On the Sintered Steel with Reduced Concentration of Alloying Elements

Abstract

The sintering and age-hardening-characteristics of 18 Ni-7Co-5Mo sintered steel were reported before. In the present paper, a composition of 78Fe-12Ni-5Co-5Mo was chosen for examining the structural and mechanical properties of the sintered steel which was reduced effectively in the amount of alloying elements. Specimens were prepared by mixing reduced iron powder with powders of alloying element, compacted mainly at 6t/cm² and sintered in hydrogen for lhr at 1300°C. Subsequently, the sintered compacts were aged for 5hrs at 500°C. The results are summarized as follows ;
1) The variations of concentration of alloying elements in the sintered steel were determined by electron-probe' microanalyses. The concentrations were 8-12% for nickel, 4-6% for cabalt and for molybdenum. From these results, therefore, the structural characteristics of the sintered compact may be estimated as follows ; Ms-temperature ; 465-260°C, age-hardenability ; 3-14 HRc and tensile strength after aging; 80-150kg/mm².

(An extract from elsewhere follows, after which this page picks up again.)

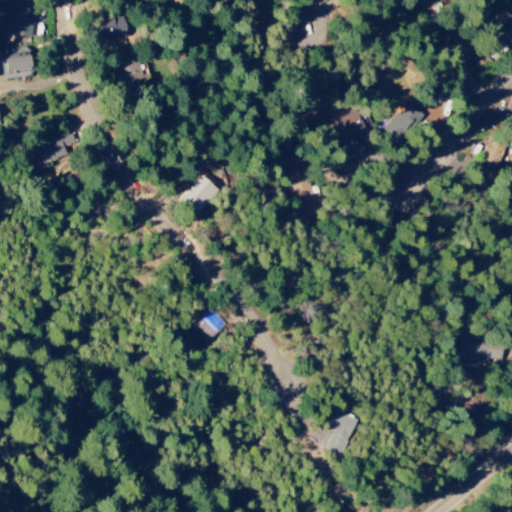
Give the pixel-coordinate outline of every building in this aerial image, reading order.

2) The mechanical properties of sintered steel are mostly determined by chemical composition and also by relative porosity. An empirical relationship is established between the porosity and yield strength of sintered steel, given by; Y. Ss/Y. Sm=1-1.58ε^2/3, Where, Y. Ss and Y. Sm are the yield strengths of the sintered and forged steel respectively, and & is relative porosity. This relationship shows good agreement among the results obtained with 12Ni-5Co-5Mo and 18Ni-7Co-5Mo steels. The transverse-rupture strength, however, is markedly affected by the stress concentration generated by pores. Consequently, the ratio of the strength of the sintered steel to that of the forged steel is lower than the ratio of tensile property.

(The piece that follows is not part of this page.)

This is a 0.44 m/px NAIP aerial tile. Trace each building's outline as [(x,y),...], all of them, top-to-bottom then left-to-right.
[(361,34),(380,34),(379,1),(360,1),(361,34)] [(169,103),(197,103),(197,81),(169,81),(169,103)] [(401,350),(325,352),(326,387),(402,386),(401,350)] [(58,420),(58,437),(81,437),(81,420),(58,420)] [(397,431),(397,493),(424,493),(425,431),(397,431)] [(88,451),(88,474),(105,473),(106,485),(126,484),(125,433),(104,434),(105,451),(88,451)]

3) Addition of copper to sintered steel resulted in higher tensile strength, but in lower transverse-rupture strength, which might be due to the improved age-hardenability in the martensitic matrix. Attempts to obtain compacts with higher density by adding phosphor and boron has been unsuccessful, probably due to the extremely brittle nature of the sintered compacts.